Abstract

Parents’ involvement patterns serve as a catalyst to their children’s moral development (Bandura, 1991). Yet, sport culture may convolute parents’ authentic ability to socialize their children’s moral development within a compliant structure focused on performance excellence (Hughes & Coakley, 1991). The purpose of the current study was to examine how parents conceptualize morality while entrenched in a conformity-driven elite youth ice hockey environment. The following research question was explored: how do parents ascribe meaning to, and learn the behavioral representations of, moral and immoral behaviors in youth ice hockey? Parents’ (N = 8, Mage = 53.13) perspectives of morality and immorality were explored within the culture of elite youth hockey through individual semi-structured interviews. A transcendental phenomenological approach was implemented to identify both textural and structural experiences parents used to derive their perceptions of morality and immorality in youth ice hockey (Creswell & Poth, 2018).

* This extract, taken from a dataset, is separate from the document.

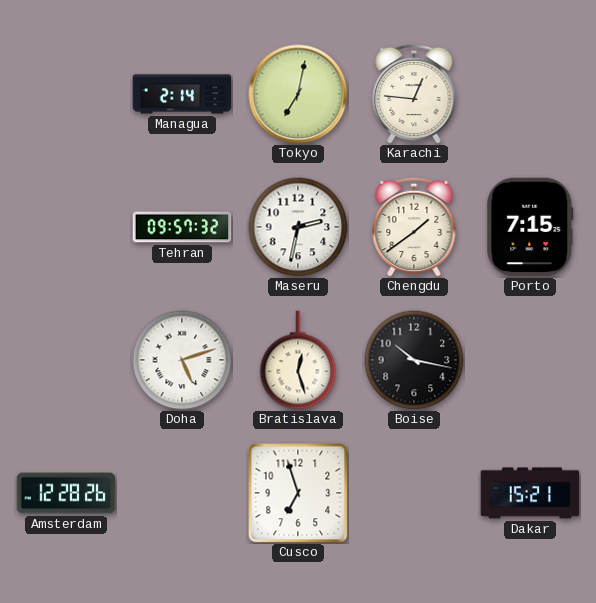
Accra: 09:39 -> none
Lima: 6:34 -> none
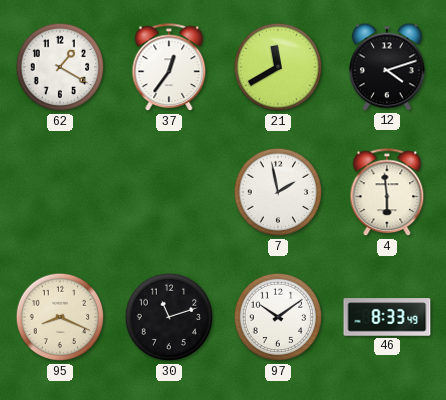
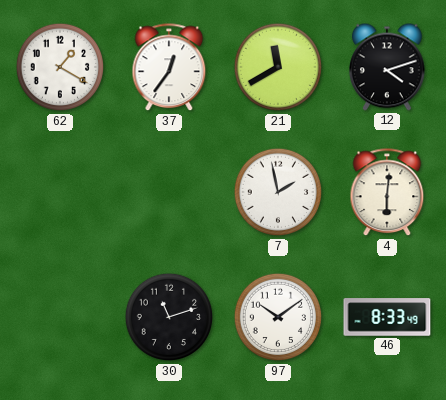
4: 5:59 -> 6:01
95: 8:19 -> none
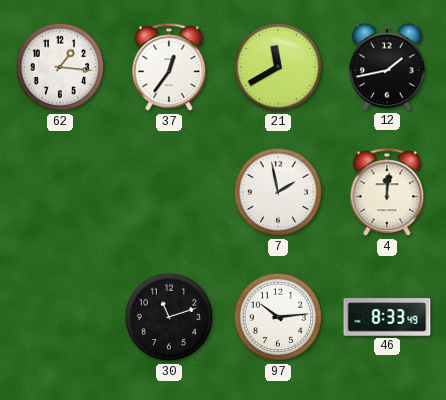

Results exemplify how normative standards socialized through various dimensions of hockey culture obscured parents’ perceptions of morality and immorality through “relatively conscious” acceptance of socialized norms. Findings highlight the socialization processes that parents use to develop their conceptions of morality by overconforming to the normative standards valorized through the youth hockey sport ethic (Hughes & Coakley, 1991). The “relative consciousness” findings reflected how parents transformed their moral conceptions paralleled with youth hockey culture’s delineation of moral norms and values (Burry & Fiset, 2022; Hughes & Coakley, 1991).